Антонину как обожгло. Она схватила Александра Лаврентьевича под руку и твёрдо вывела из комнаты внука. За дверью комнаты послышался гром, там, похоже, что-то разбилось. Антонина, ни слова не говоря, втолкнула гостя в большую комнату, силком направила его на диван, выдвинула ящик комода и, покопавшись в нём, достала упаковку таблеток.

- Посиди пока, - приказала она обалдевшему Александру Лаврентьевичу и, не дожидаясь его ответа, умчалась к внуку.


- Ты сегодня дома? - спросил он её на исходе мая по телефону, когда в окна с нагретой улицы влетали, играя крылышками, солнечные лучи.

- Не знаю, - ответила Антонина, - вроде собиралась в Госстрах, но чувствую, не дойду сегодня.

- Ага, - ответил ей Александр Лаврентьевич и сразу повесил трубку.

Зачем «ага», почему «ага», этого Антонина не поняла.

Звонок в прихожей заголосил в начале третьего пополудни.
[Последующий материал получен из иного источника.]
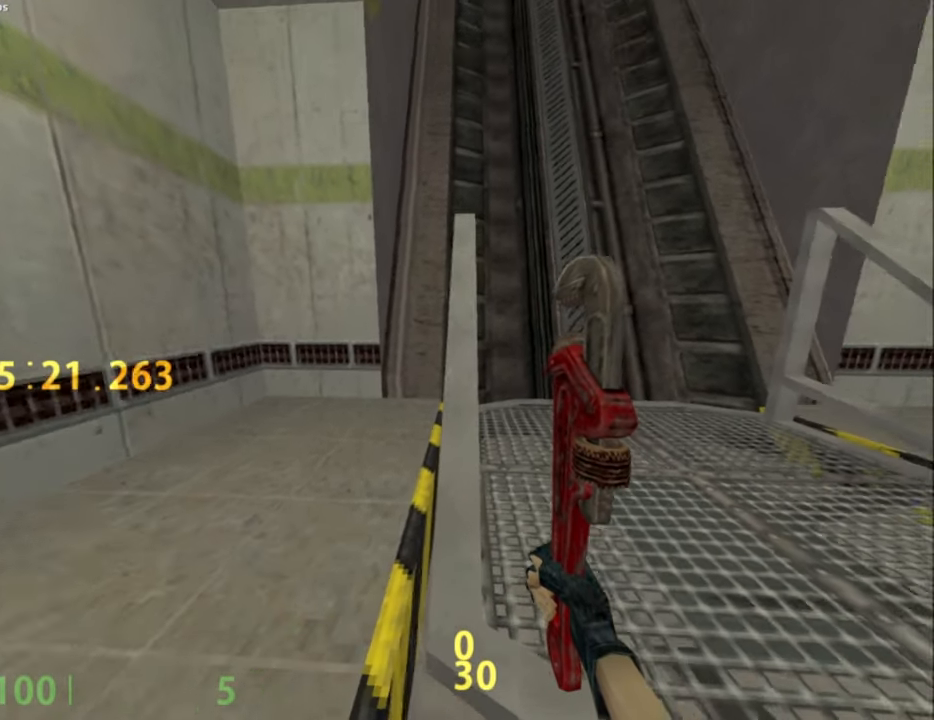
{"keys": ["ctrl_l", "w"], "mouse": [], "events": []}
Она ещё не обедала, только включила газ, чтобы поставить разогревать суп. Антонина в квартире была одна, Миша уехал к матери, что-то ему было от неё нужно. Глянула в глазок, увидела окарикатуренное двояковыпуклой линзой лицо Александра Лаврентьевича, состроила ему рожу, не обратив внимания на коробку, которую её воздыхатель бережно прижимал к груди. Открыла дверь, впустила Александра Лаврентьевича в квартиру.
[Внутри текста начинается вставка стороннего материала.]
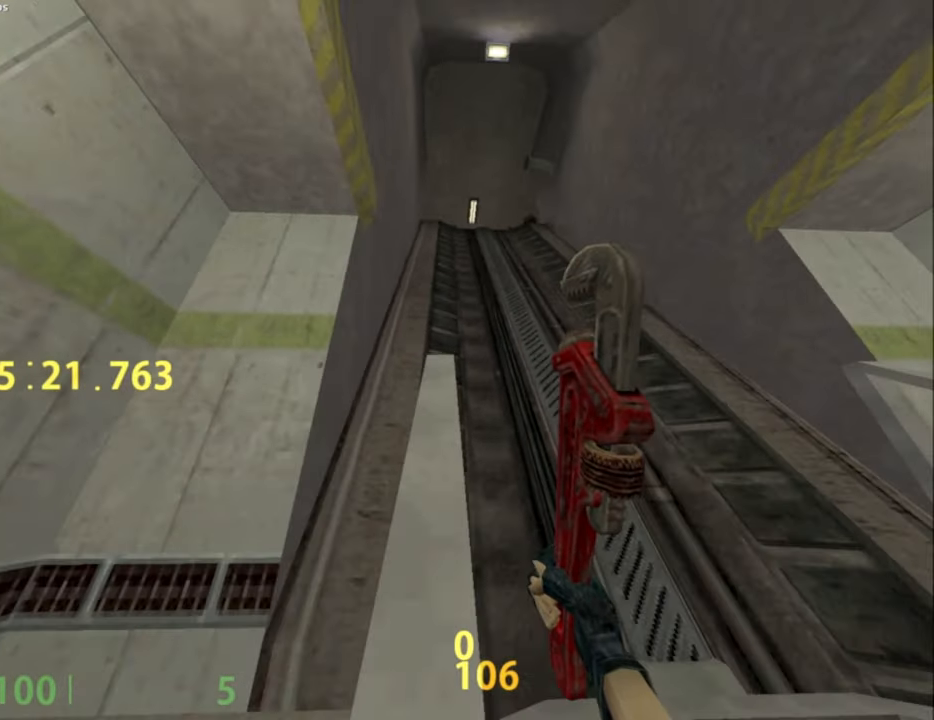
{"keys": ["ctrl_l", "s"], "mouse": [], "events": [[233, "w", "up"], [367, "s", "down"]]}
- Уф-ф, упарился, - сказал он, выдохнув старый воздух и вдохнув новый. - Первая, - прибавил Александр Лаврентьевич, осторожно ставя длинную, словно гроб, коробку на пол в прихожей, - пошёл за второй. Я сейчас, не закрывай дверь.

Антонина глядела во все глаза на картонный гробик с открытым верхом, из которого виднелось обёрнутое в жёваную бумагу непонятно что, и предчувствие чего-то неотвратимого сосало её желудок.

Вслед за первой Александр Лаврентьевич занёс в квартиру вторую коробку, третью и четвёртую. Эта была последней.

- Всё, Евгения отпустил, - объяснил он таращившей на него глаза Антонине. - Женька, сосед. Если на такси везти, то никаких наших денег пенсионерских не хватит, а Евгений только за бензин взял, немного, ну какой там бензин от Народной до Бухарестской!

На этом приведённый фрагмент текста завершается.